• _练习任务_:
A: 根据下方正文，回答以下三个问题：
(i) 作者的文章表中共有多少篇文章？
(ii) 单独查询 tag_id=135 得到的是哪几个文章 id？
(iii) 举例中的查询返回了多少行，耗时多久？
B: 用两句话概括下方正文。
C: 请照录下方正文中从“其它解决方法:(举例)”到“set (12.00 sec)”的这一段。

• _页面正文_:
*-*-*
现在的CMS系统、博客系统、BBS等都喜欢使用标签tag作交叉链接,因此我也尝鲜用了下。但用了后发现我想查询某个tag的文章列表时速度很慢,达到5秒之久!百思不解(后来终于解决),我的表结构是下面这样的,文章只有690篇。

文章表article(id,title,content)
标签表tag(tid,tag_name)
标签文章中间表article_tag(id,tag_id,article_id)
其中有个标签的tid是135,我帮查询标签tid是135的文章列表
用以下语句时发现速度好慢,我文章才690篇
select id,title from article where id in(
select article_id from article_tag where tag_id=135
)
其中这条速度很快:select article_id from article_tag where tag_id=135
查询结果是五篇文章,id为428,429,430,431,432
我用写死的方式用下面sql来查文章也很快
select id,title from article where id in(
428,429,430,431,432
)
我在SqlServer中好像不会这样慢,不知MySQL怎样写好点,也想不出慢在哪里。

后来我找到了解决方法:

select id,title from article where id in(
select article_id from (select article_id from article_tag where tag_id=135) as tbt
)

其它解决方法:(举例)

mysql> select * from abc_number_prop where number_id in (select number_id from abc_number_phone where phone = '82306839');

为了节省篇幅,省略了输出内容,下同。

67 rows in set (12.00 sec)

只有67行数据返回,却花了12秒,而系统中可能同时会有很多这样的查询,系统肯定扛不住。用desc看一下(注:explain也可)
*-*-*
• _所列各行_:
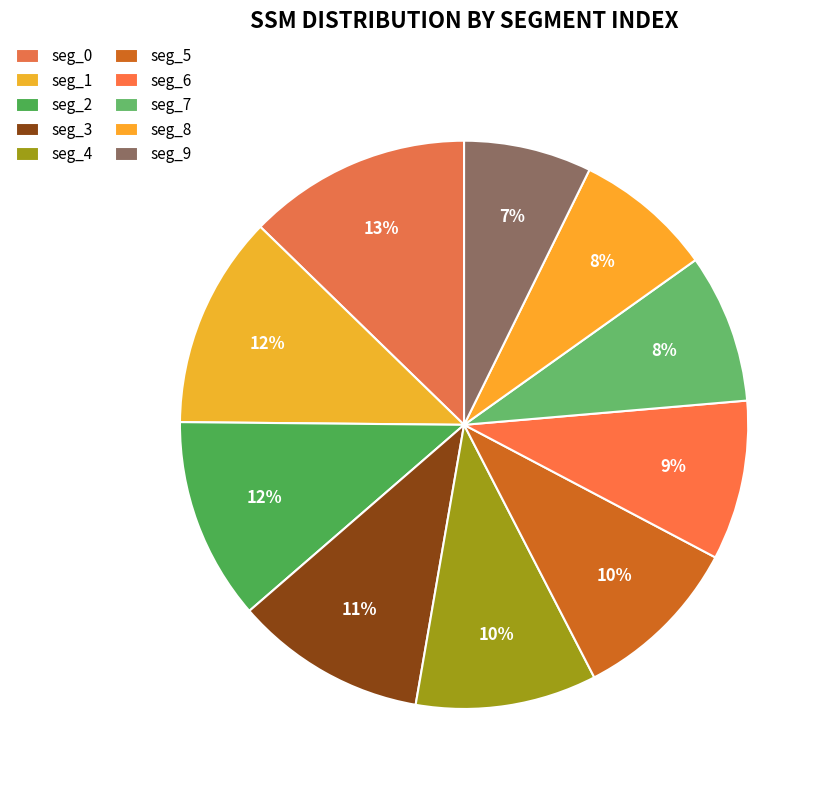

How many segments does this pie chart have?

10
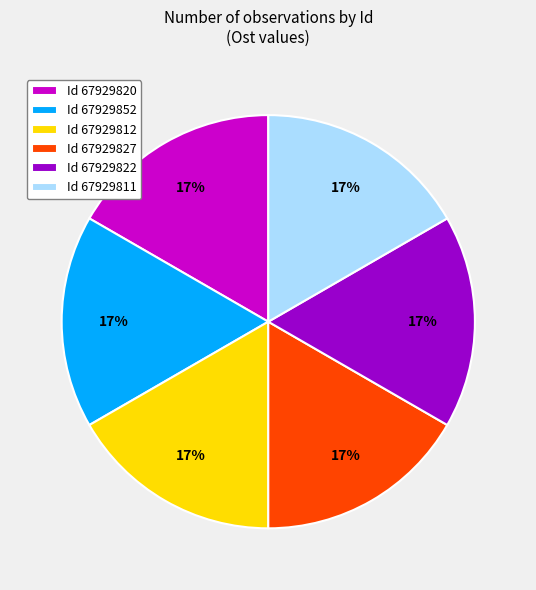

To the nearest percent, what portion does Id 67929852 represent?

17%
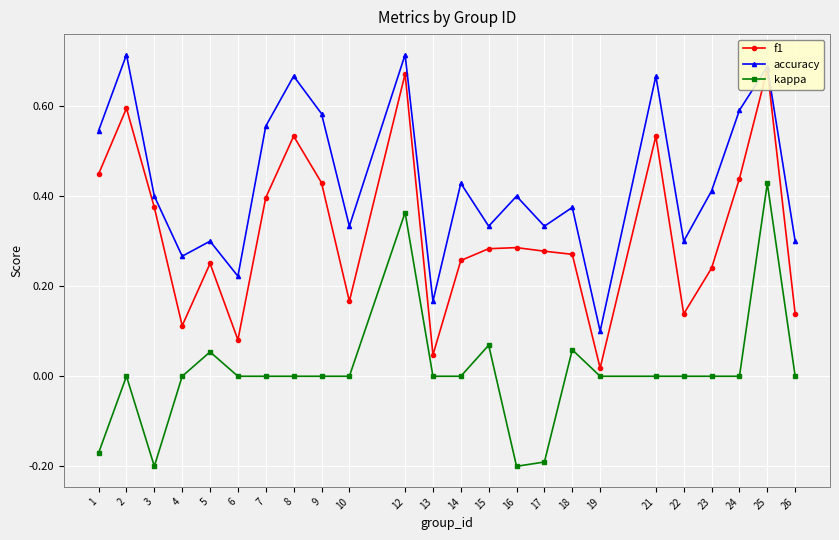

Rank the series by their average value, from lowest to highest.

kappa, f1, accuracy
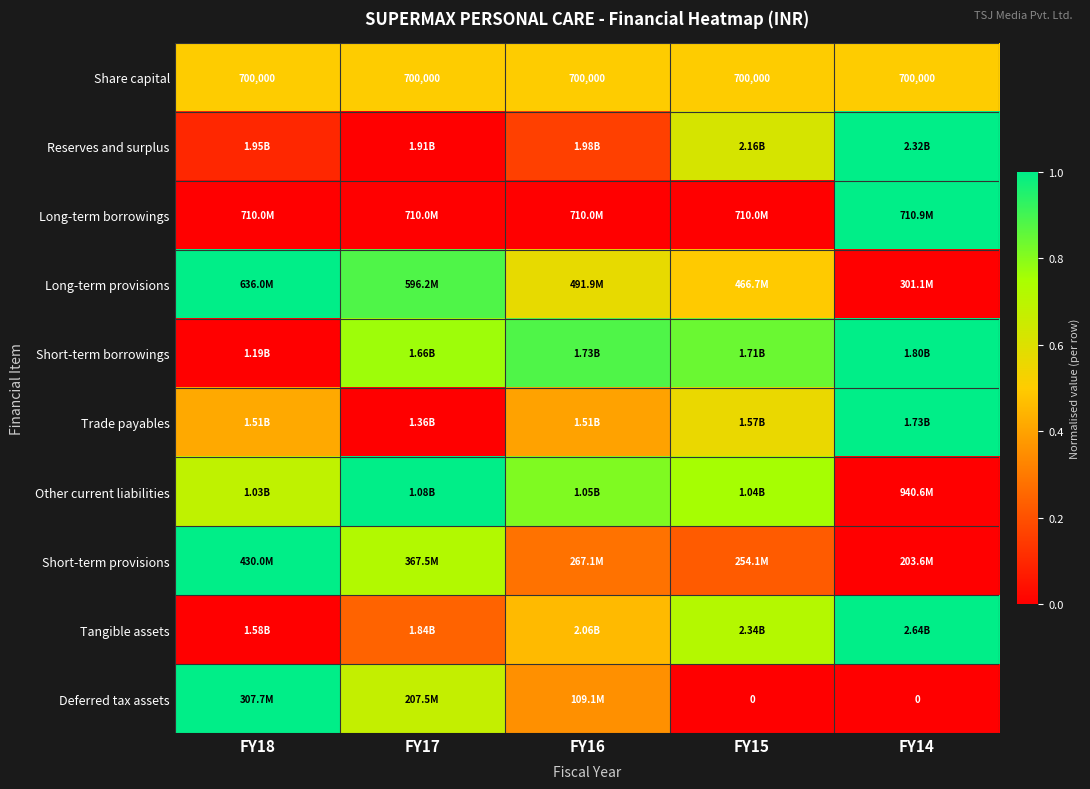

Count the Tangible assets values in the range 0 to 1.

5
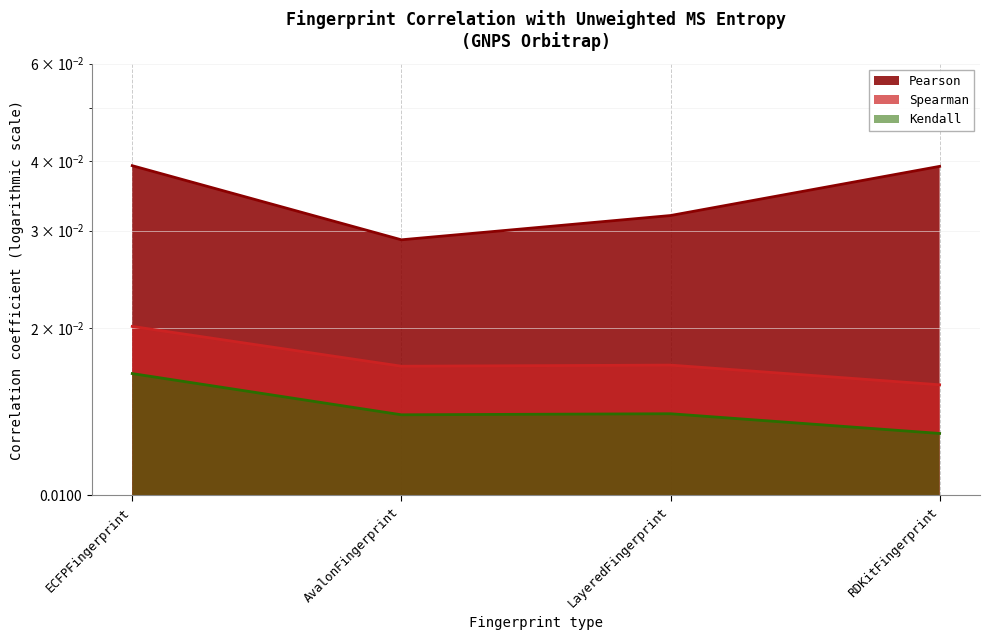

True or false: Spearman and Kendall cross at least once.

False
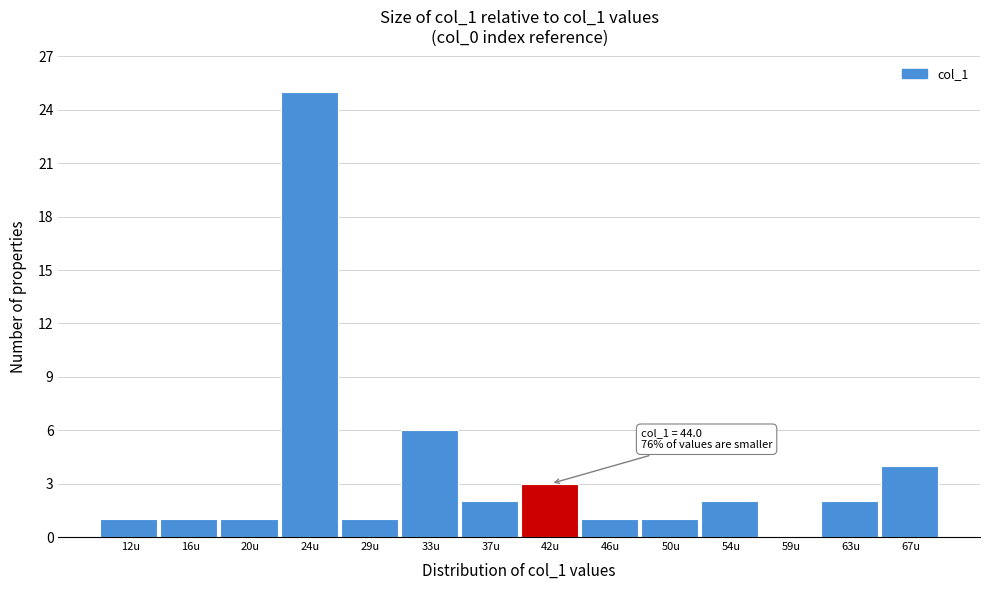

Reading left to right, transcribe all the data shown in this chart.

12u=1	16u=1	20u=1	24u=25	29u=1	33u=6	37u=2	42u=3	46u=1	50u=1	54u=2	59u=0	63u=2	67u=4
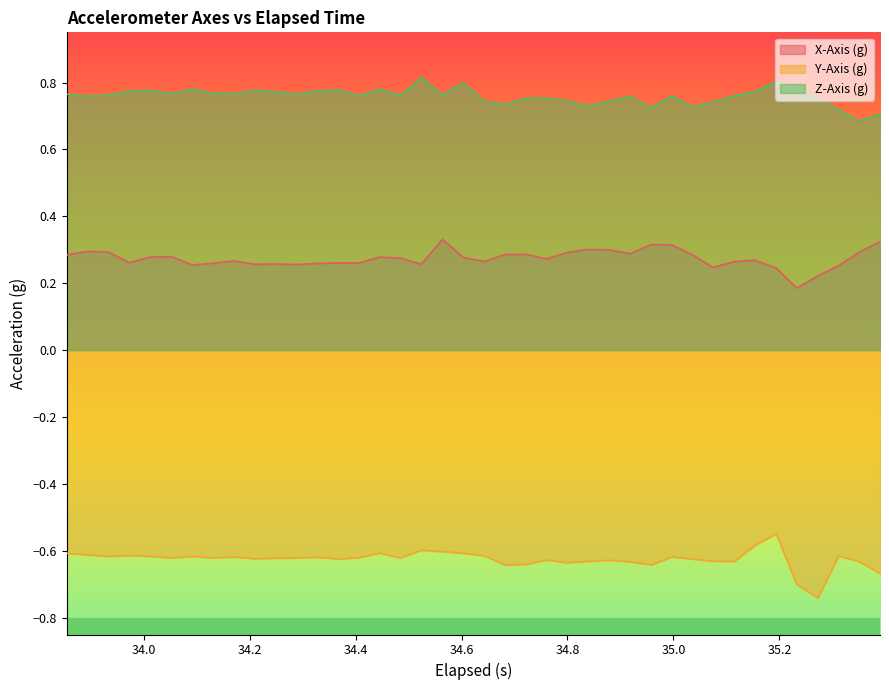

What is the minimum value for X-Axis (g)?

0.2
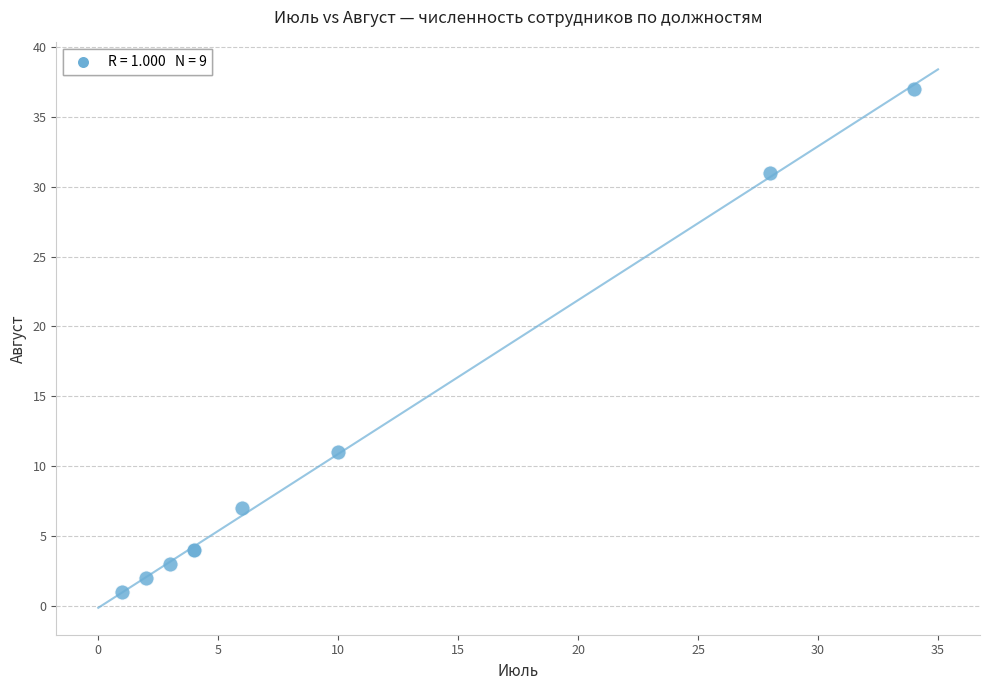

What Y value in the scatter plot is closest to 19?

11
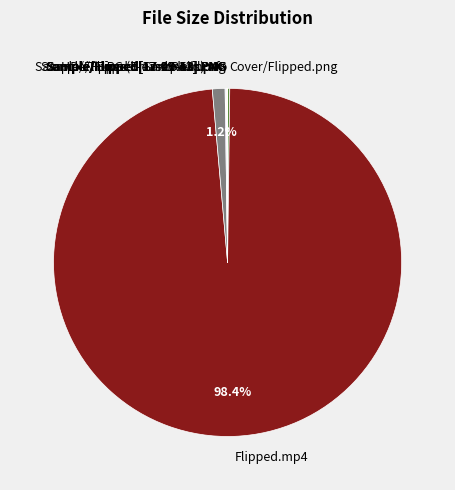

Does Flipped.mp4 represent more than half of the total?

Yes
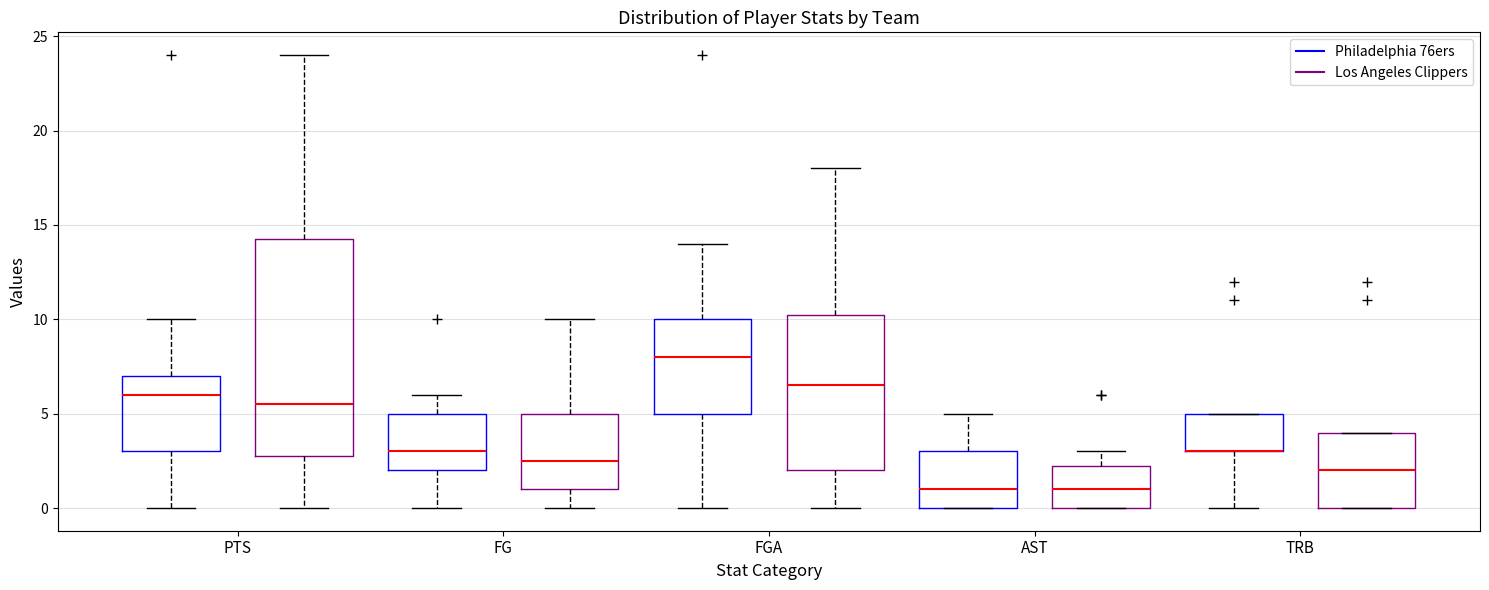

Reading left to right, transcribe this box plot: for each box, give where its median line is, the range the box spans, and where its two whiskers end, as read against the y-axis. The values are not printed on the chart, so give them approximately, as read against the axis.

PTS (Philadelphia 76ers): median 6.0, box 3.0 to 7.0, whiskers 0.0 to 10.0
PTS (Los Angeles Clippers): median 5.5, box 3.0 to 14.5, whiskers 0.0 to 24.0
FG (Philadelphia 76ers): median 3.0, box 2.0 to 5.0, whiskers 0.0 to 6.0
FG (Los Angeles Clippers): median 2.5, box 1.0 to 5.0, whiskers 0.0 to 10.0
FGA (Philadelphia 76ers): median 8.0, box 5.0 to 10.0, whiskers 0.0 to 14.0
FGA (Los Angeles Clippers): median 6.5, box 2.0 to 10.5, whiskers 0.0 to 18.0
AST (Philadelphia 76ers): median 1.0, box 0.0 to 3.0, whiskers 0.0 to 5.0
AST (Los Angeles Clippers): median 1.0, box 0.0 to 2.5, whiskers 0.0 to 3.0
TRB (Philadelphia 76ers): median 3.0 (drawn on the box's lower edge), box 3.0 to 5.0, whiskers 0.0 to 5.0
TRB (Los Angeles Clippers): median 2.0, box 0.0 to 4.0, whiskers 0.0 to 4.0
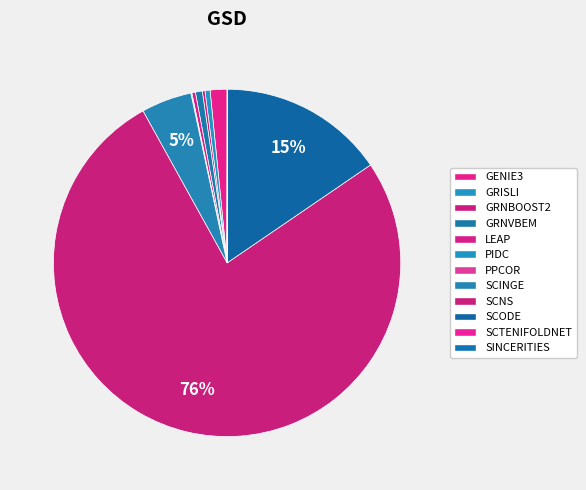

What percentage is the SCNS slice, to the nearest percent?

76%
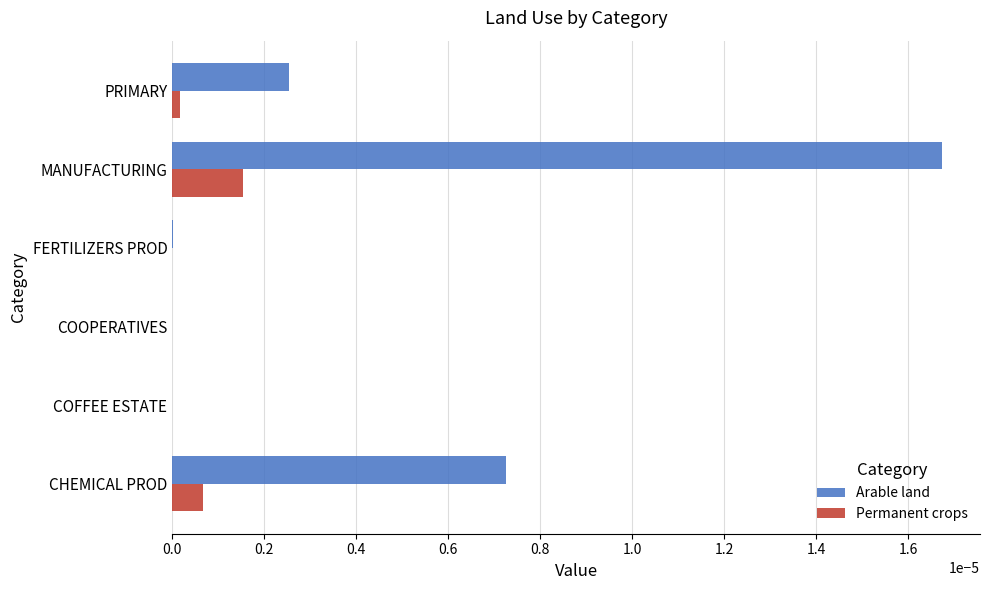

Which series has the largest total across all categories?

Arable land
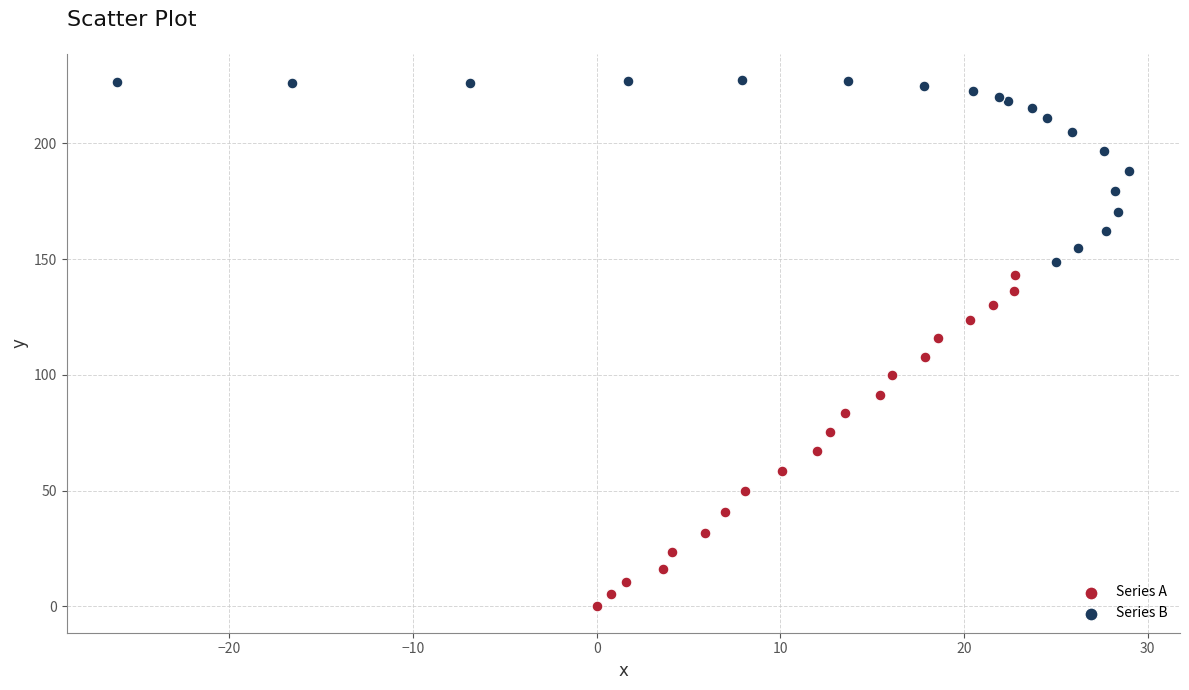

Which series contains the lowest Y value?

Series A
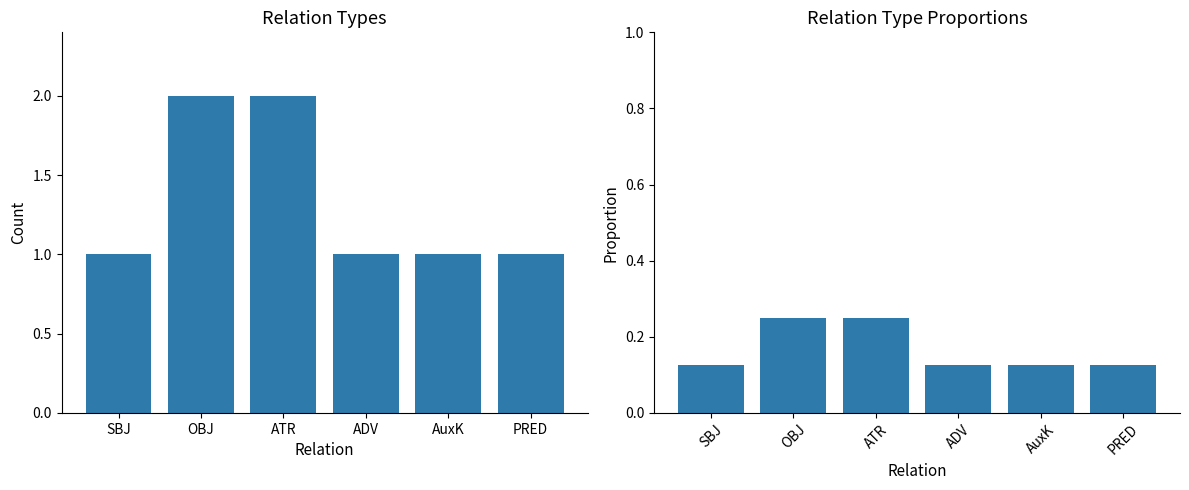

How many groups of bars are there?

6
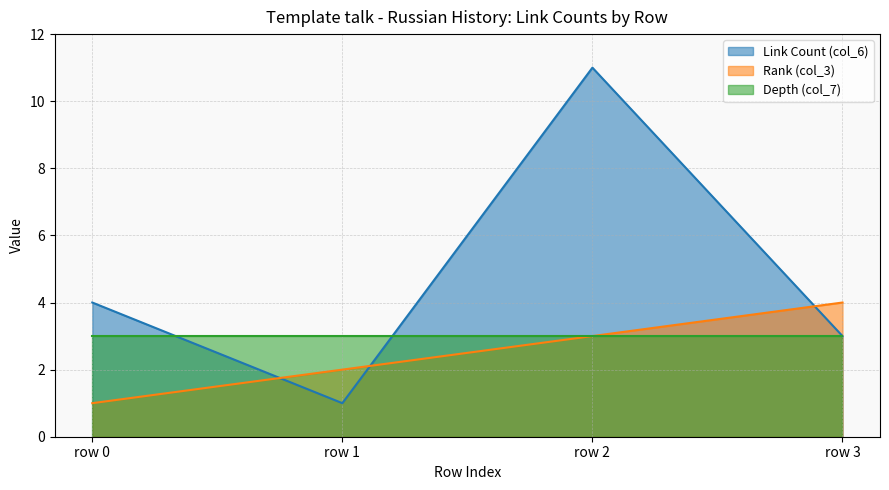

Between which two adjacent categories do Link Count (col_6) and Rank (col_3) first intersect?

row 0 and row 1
*-*-*
• _答案依次_:
A:
(i) 690篇。
(ii) 428、429、430、431、432。
(iii) 返回67行，耗时12秒。

B: 作者在MySQL中用 in 子查询查询 tag_id 为135的文章列表时耗时达5秒，而单独执行子查询或把 id 写死都很快。作者的解决方法是把子查询再包一层别名为 tbt 的派生表；另一个例子中，类似查询只返回67行，却用了12秒，作者准备用 desc 查看。

C:
其它解决方法:(举例)

mysql> select * from abc_number_prop where number_id in (select number_id from abc_number_phone where phone = '82306839');

为了节省篇幅,省略了输出内容,下同。

67 rows in set (12.00 sec)